28. August 2013

M100 Sanssouci Colloquium

News

26.08.2013 „Die gewaltsamen Räumungen waren für mich der Wendepunkt“/ M100 Media Award 2013 an den „Standing Man“ vom Taksim Platz/ Der türkische Tänzer und Choreograph Erdem Gündüz wurde zur Ikone der Proteste in Istanbul und fand weltweit Nachahmer

Der diesjährige M100 Media Award wird an den türkischen Tänzer und Choreographen Erdem Gündüz verliehen. Der undotierte Preis wird zum Abschluss der internationalen Medienkonferenz M100 Sanssouci Colloquium am Abend des 5. September im Raffaelsaal in Potsdam-Sanssouci verliehen. (Akkreditierungsformular für PK und Preisverleihung anbei).

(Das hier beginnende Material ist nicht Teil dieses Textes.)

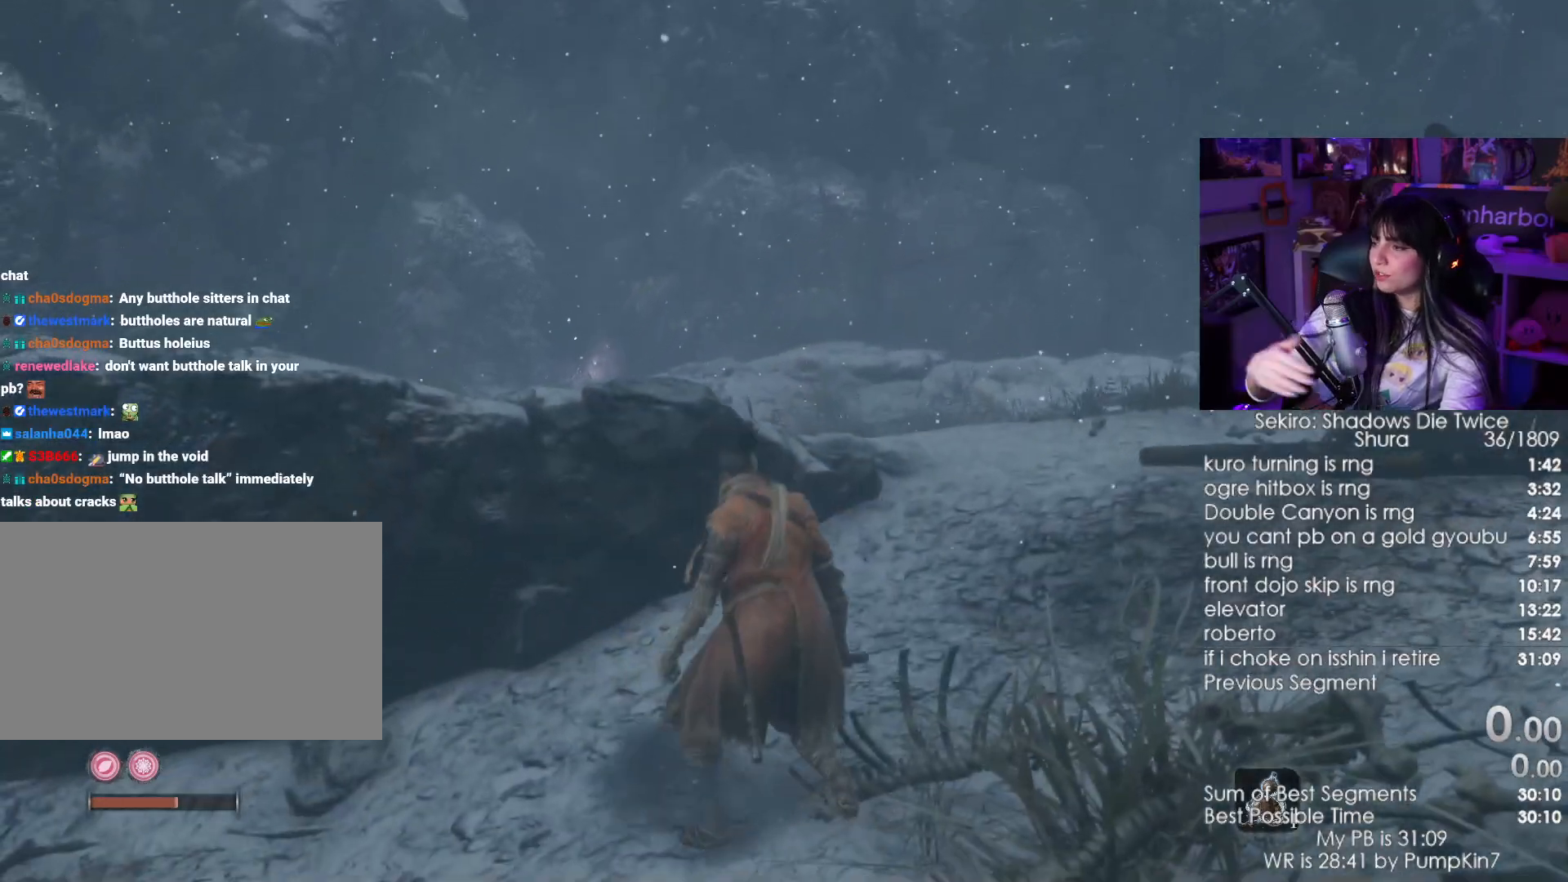
{"keys": ["w"], "mouse": [], "events": [[367, "w", "down"]]}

Der 34-Jährige Gündüz wurde durch seine Aktion „stehender Mann“ (türk. Duran Adam) weltweit bekannt, als er zwischen Juni und Juli vier Wochen lang jeden Tag stundenlang auf dem Taksim Platz stand und das Porträt von Staatsgründer Mustafa Kemal Atatürk anblickte. Mit seinem stillen Protest wurde er zur Ikone des friedlichen Widerstandes und fand weltweit Nachahmer. Gündüz wird vom M100-Beirat für sein mutiges Engagement für freie Meinungsäußerung und Menschenrechte ausgezeichnet.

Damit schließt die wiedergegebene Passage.